A cultura do cuidado começa em casa (e dentro de mim)
A gestação tem me ensinado que cuidado não combina com pressa, diz CEO da Vittude
Por Tatiana Pimenta*
Nos últimos meses, tenho pensado muito sobre o que significa cuidar. Cuidar de uma empresa, de uma equipe, de uma estratégia e, agora, de uma vida. Estou grávida. E esse simples fato tem mudado profundamente a forma como enxergo a cultura do cuidado, dentro e fora do trabalho. Antes da gestação, eu falava sobre cultura organizacional com o olhar de uma CEO. Hoje, falo também com o olhar de quem erra, sente, se irrita, respira fundo e tenta de novo. De quem às vezes responde com pressa, percebe, volta e pede desculpas. E, talvez por isso, tenha se tornado uma líder melhor.
Falar de cuidado é fácil. Difícil é sustentar o cuidado quando o negócio aperta, quando o trimestre exige, quando o corpo pede pausa. Eu sempre fui intensa, acostumada a acelerar, decidir e resolver. Mas a gestação tem me ensinado que cuidado não combina com pressa. E que desacelerar não é parar, é escolher o que realmente importa.
Hoje, por exemplo, priorizo o tempo com o time. Faço questão de estar nos one-on-ones, de ouvir, de entender o que está por trás das entregas, das expressões, das pausas. Talvez a maternidade, com sua mistura de hormônios, vulnerabilidade e preparo, esteja me deixando mais sensível para enxergar o outro. E mais consciente de que cuidar das pessoas é, muitas vezes, sobre dar espaço.
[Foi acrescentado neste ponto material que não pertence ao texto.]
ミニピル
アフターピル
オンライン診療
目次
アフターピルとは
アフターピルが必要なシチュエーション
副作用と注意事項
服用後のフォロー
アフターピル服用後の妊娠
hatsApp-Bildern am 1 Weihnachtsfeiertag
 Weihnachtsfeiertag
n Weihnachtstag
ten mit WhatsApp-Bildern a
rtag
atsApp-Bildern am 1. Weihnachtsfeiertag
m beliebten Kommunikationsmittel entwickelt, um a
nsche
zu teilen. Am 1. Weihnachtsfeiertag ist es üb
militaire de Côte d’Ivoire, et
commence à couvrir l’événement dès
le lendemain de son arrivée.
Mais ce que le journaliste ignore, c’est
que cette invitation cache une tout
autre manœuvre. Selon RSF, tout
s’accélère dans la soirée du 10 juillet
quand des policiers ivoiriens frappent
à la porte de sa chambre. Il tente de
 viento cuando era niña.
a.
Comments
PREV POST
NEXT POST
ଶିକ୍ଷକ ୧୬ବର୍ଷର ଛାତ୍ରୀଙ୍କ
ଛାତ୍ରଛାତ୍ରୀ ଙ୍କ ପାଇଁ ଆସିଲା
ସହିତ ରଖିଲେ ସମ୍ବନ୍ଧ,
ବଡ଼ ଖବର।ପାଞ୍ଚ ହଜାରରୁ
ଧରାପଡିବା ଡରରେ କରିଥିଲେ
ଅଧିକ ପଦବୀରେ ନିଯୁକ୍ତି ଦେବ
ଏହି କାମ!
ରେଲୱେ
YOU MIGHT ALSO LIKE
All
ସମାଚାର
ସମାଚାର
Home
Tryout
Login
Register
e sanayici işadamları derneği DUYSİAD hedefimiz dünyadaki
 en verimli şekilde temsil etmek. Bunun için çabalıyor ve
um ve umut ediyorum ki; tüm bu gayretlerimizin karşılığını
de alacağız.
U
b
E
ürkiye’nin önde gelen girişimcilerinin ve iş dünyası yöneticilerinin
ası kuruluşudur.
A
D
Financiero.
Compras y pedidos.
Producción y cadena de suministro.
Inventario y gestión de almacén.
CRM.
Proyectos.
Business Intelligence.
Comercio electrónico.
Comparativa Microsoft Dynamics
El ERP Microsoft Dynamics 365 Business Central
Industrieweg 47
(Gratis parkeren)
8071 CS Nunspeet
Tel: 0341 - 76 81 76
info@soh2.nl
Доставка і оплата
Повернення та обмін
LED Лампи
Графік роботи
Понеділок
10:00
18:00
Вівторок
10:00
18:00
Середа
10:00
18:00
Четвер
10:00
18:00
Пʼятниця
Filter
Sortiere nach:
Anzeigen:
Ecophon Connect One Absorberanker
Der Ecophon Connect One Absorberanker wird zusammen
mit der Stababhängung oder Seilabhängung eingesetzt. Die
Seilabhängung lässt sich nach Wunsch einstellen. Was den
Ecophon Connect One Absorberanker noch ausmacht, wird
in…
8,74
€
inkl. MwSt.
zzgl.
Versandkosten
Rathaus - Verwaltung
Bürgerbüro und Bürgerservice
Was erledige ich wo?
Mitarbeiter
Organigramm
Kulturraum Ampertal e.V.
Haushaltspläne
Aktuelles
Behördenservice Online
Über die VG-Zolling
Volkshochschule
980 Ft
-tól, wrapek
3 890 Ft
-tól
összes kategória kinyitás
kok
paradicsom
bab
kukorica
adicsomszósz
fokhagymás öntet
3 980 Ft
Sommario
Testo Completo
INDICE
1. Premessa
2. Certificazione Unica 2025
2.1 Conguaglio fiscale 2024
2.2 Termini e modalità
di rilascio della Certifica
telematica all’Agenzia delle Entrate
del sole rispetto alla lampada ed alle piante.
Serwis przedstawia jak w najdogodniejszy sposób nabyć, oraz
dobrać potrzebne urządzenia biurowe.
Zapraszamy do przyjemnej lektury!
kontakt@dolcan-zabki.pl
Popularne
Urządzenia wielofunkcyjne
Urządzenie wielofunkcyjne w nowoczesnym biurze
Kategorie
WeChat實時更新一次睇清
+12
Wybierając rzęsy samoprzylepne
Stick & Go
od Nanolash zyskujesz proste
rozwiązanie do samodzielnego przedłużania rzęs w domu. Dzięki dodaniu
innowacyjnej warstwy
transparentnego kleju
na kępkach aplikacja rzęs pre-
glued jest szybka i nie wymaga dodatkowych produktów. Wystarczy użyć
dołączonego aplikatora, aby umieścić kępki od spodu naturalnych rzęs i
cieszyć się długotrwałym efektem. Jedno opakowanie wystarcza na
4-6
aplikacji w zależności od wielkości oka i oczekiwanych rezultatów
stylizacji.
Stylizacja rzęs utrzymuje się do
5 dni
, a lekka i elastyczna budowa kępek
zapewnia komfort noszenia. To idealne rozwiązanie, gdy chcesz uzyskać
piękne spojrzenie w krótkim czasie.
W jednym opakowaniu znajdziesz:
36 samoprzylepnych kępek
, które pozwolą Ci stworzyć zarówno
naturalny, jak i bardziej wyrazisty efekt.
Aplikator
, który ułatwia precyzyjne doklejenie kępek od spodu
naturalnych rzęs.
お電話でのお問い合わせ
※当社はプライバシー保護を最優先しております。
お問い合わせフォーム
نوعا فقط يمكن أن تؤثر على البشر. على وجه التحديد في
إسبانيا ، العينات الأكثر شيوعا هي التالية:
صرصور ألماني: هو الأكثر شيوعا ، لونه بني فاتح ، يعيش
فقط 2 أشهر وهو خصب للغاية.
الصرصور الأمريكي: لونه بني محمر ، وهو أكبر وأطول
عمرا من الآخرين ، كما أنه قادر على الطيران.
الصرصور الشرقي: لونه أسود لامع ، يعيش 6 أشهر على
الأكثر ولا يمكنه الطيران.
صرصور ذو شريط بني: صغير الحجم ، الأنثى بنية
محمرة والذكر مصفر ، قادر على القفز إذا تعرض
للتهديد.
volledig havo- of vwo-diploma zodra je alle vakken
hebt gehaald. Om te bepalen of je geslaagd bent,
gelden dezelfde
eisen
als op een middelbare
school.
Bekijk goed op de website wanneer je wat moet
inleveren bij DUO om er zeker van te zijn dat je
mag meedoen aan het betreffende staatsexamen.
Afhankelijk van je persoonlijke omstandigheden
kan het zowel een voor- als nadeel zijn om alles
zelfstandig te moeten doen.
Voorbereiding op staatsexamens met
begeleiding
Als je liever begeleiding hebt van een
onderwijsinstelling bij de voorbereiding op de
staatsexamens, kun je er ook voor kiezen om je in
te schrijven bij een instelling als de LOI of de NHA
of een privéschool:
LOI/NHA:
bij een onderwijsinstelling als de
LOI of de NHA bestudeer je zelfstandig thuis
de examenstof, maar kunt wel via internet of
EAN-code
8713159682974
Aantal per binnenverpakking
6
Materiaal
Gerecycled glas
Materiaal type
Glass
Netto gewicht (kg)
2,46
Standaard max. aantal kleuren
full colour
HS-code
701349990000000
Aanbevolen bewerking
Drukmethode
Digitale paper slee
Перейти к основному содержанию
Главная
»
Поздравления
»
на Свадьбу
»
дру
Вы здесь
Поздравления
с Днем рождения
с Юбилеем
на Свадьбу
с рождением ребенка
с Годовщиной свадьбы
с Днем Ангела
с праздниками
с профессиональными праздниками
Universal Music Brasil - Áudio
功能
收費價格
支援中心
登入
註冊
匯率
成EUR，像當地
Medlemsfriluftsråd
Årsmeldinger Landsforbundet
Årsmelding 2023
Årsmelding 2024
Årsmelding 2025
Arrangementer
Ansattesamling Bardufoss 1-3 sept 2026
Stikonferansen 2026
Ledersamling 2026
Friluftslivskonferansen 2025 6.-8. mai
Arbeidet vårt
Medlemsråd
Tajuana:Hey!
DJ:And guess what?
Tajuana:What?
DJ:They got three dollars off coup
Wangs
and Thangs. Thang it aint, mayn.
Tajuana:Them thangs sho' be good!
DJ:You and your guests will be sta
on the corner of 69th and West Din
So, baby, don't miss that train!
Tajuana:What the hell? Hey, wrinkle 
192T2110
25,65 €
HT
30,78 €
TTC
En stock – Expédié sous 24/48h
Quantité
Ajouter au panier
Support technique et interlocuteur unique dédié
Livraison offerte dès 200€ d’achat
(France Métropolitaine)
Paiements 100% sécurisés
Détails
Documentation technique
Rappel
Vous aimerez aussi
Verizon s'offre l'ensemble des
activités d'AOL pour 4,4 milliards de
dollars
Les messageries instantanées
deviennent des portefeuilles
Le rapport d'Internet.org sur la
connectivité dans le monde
Faltam pouco mais de cinco meses para minha licença-maternidade. E essa preparação tem sido um grande exercício de liderança. Delegar de verdade, não apenas tarefas, mas confiança. Construir autonomia e garantir que as pessoas saibam o que fazer mesmo sem a minha presença. Sempre acreditei que o papel do líder é tornar-se desnecessário no dia a dia, mas viver isso na prática é desafiador. Sair de cena exige humildade, e, ao mesmo tempo, é a maior prova de maturidade de um time. Tenho me dedicado a deixar tudo fluindo, a preparar a empresa para seguir crescendo, mesmo enquanto eu desacelero. E, de alguma forma, esse processo está me transformando.
O corpo é o primeiro a avisar quando algo não vai bem. E ele não manda e-mail. Ele dá sinais: cansaço, insônia, irritação, esquecimento, falta de ar. Antes da gestação, talvez eu ignorasse alguns desses alertas. Hoje, aprendi que eles são parte do meu sistema de gestão.
A NR-1, revisada em 2024, trouxe uma verdade que o mundo corporativo ainda resiste em aceitar: saúde mental e segurança psicológica não são "benefícios", são deveres. Riscos psicossociais precisam ser mapeados, geridos e acompanhados, porque o que adoece as pessoas adoece o negócio. Cuidar, no fundo, é prevenir. É olhar antes da crise, agir antes do colapso, escutar antes do afastamento.
Cultura também é corpo
Vejo empresas falarem de cultura com discursos grandiosos e manuais bem diagramados, mas cultura é o que acontece no dia a dia. É como as pessoas se tratam quando ninguém está olhando. É o tom das conversas, o respeito pelas pausas, o espaço para errar. E isso começa no exemplo.
Não há cultura de cuidado sem líderes que se cuidam, não há segurança psicológica sem que pratique vulnerabilidade, e não há confiança sem coerência. Cuidar, descobri, não é ser perfeita. É ter coragem de ser honesta, reconhecer quando o corpo pede pausa e respeitar, e admitir quando erra e seguir aprendendo. É mostrar que a força de um líder não está em controlar tudo, mas em preparar o time para seguir bem, mesmo quando ele precisar parar.
Gestar uma vida enquanto lidero uma empresa tem me ensinado que o cuidado é uma prática diária. Cuidado é, acima de tudo, uma escolha. Escolha de presença, de escuta, de equilíbrio. Se eu quero que as pessoas da Vittude se sintam seguras para serem humanas, eu também preciso me permitir ser humana. Ser exemplo não é nunca falhar, é falhar com consciência. E ser líder, afinal, é aprender a cuidar sem esquecer de si.